Over the years a variety of tiering models have been proposed and used in practice. One model, the ‘adjacent levels model’, was used for many years in Scotland. Three levels of assessment were available with non-overlapping grades. Students would enter for two adjacent levels and would be awarded their best result from the two. I was impressed with the simplicity of this approach and recently published a paper considering the advantages and disadvantages
of using a version of it in GCSE Maths.
Other research on tiering at Cambridge Assessment has looked at: the effect of tiering on student aspirations
; whether tiering ‘caps’ the achievement
of students entered for the Foundation tier; teachers’ views about tiering
; and how the form of assessment (linear vs modular) and student characteristics
influence tiering decisions. This research has shown that, on the whole, teachers make good entry decisions on behalf of their students, and there is little evidence that students’ achievement was capped by tiering in the old ‘unitised’ or ‘modular’ pre-reform GCSEs.

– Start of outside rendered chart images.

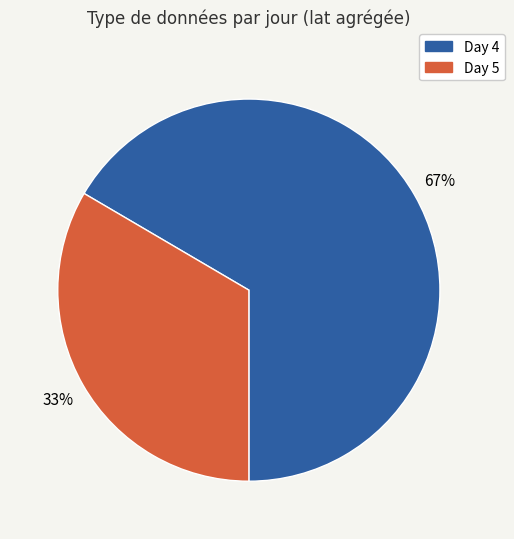

To the nearest percent, what is the average slice percentage?

50%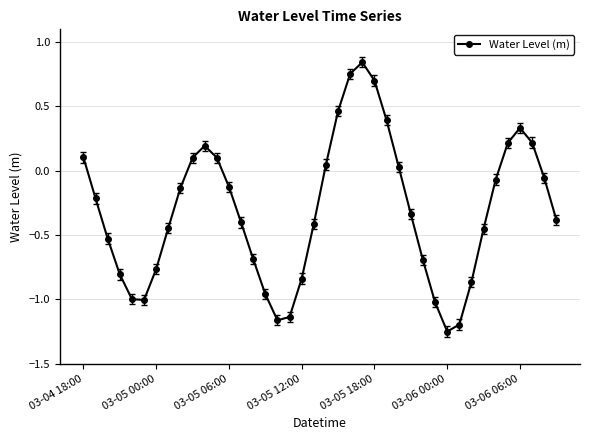

What is the value of the 26th point from the left?

0.4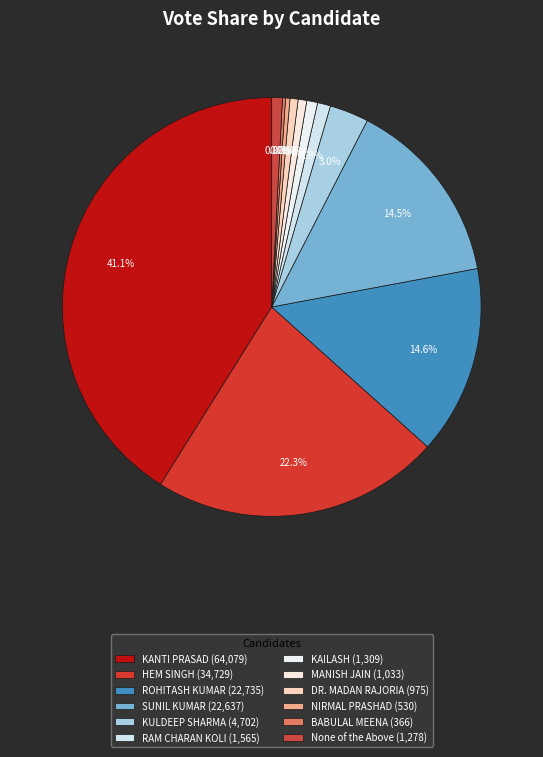

What is the total percentage of MANISH JAIN and RAM CHARAN KOLI?

1.7%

Even in untiered exams, or tiered exams with non-overlapping grades, there is still some uncertainty in what any individual student with a particular grade knows or can do, since knowledge of the grade alone does not tell you which questions were answered correctly or incorrectly. In the end, therefore, we have to accept that there are trade-offs to be made. The current system with overlapping grades in those few subjects that are tiered seems to be broadly favoured by students, teachers, parents and politicians. The price we pay is the uncertainty in the meaning of the overlapping grades in terms of inferences about what students know and can do, and the risk that on the higher tier papers, which are supposed to be challenging for the most able students, the lowest grade boundary will be at a very low proportion of the maximum mark.